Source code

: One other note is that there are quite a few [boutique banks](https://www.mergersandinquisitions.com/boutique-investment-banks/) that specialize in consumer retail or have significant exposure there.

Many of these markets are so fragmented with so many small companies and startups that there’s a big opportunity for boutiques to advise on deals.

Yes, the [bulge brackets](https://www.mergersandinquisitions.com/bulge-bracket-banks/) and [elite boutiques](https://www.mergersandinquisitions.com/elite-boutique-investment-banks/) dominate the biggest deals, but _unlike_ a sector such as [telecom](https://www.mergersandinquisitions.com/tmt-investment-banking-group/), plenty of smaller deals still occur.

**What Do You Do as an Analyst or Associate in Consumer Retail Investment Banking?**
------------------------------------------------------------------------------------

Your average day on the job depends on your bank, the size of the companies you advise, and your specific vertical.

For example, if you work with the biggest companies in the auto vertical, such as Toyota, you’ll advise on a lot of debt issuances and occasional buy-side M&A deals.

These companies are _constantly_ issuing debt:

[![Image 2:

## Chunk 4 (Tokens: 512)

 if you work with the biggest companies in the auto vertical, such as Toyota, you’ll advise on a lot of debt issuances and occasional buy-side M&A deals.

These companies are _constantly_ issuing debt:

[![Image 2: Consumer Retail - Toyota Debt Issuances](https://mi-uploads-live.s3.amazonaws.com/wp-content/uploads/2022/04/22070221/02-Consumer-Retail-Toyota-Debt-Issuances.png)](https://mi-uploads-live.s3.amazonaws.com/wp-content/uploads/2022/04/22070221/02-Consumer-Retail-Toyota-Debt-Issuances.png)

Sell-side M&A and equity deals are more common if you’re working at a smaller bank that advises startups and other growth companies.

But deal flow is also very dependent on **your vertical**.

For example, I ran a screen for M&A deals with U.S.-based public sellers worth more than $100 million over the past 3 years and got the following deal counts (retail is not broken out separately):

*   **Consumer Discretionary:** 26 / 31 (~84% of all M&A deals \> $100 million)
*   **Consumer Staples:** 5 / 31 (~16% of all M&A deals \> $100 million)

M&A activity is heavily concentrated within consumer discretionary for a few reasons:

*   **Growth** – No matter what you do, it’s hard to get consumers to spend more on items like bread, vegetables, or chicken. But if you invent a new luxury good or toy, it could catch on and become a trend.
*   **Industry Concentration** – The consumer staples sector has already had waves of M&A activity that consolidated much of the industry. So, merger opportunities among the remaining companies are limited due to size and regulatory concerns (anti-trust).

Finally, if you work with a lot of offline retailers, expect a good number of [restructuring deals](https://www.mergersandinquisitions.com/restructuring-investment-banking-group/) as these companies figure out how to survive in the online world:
_ _ _ _
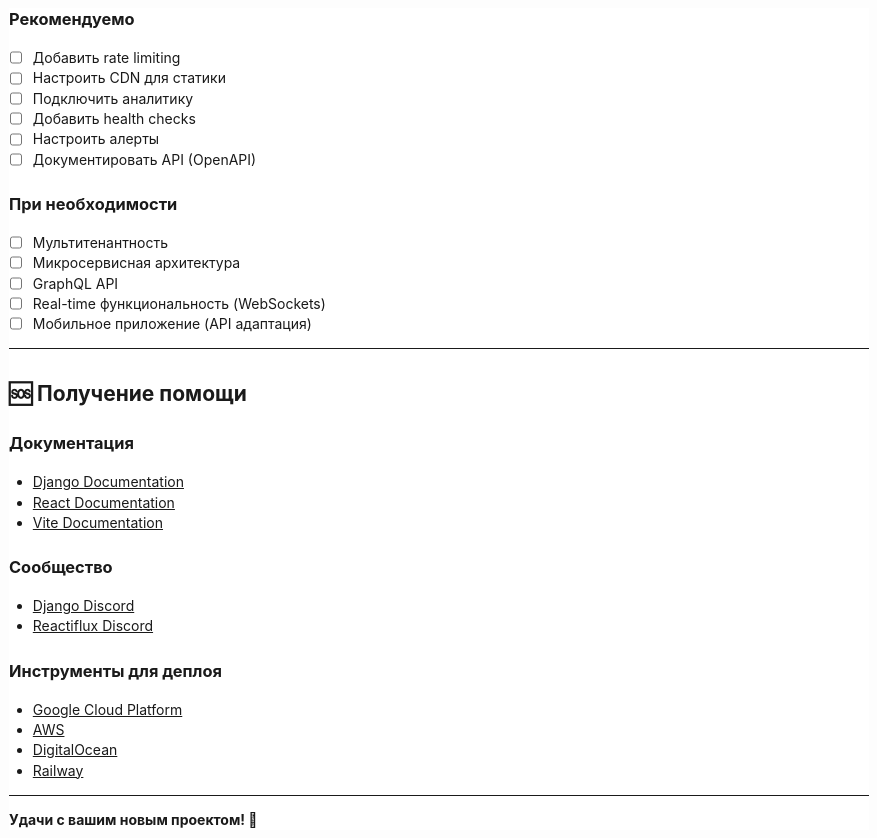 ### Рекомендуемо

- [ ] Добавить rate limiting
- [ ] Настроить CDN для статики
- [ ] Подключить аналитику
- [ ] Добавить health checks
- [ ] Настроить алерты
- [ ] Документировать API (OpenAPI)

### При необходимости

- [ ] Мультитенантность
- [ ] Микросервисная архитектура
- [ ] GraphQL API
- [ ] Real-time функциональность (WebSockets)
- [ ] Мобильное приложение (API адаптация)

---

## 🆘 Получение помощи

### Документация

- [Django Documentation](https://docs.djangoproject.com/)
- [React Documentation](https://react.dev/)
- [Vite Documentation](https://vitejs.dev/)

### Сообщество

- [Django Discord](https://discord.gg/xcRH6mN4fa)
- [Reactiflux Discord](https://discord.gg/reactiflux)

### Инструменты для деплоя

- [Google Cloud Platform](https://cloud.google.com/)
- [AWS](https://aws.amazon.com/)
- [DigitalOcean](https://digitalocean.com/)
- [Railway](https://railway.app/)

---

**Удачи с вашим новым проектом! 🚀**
_ _ _ _
-- WHAT IS EXPECTED --
Quote the listing above, but only from the line that shows "- [ ] Настроить алерты" through the line that shows "- [AWS](https://aws.amazon.com/)".

-- RESULT FOR THIS TASK --
- [ ] Настроить алерты
- [ ] Документировать API (OpenAPI)

### При необходимости

- [ ] Мультитенантность
- [ ] Микросервисная архитектура
- [ ] GraphQL API
- [ ] Real-time функциональность (WebSockets)
- [ ] Мобильное приложение (API адаптация)

---

## 🆘 Получение помощи

### Документация

- [Django Documentation](https://docs.djangoproject.com/)
- [React Documentation](https://react.dev/)
- [Vite Documentation](https://vitejs.dev/)

### Сообщество

- [Django Discord](https://discord.gg/xcRH6mN4fa)
- [Reactiflux Discord](https://discord.gg/reactiflux)

### Инструменты для деплоя

- [Google Cloud Platform](https://cloud.google.com/)
- [AWS](https://aws.amazon.com/)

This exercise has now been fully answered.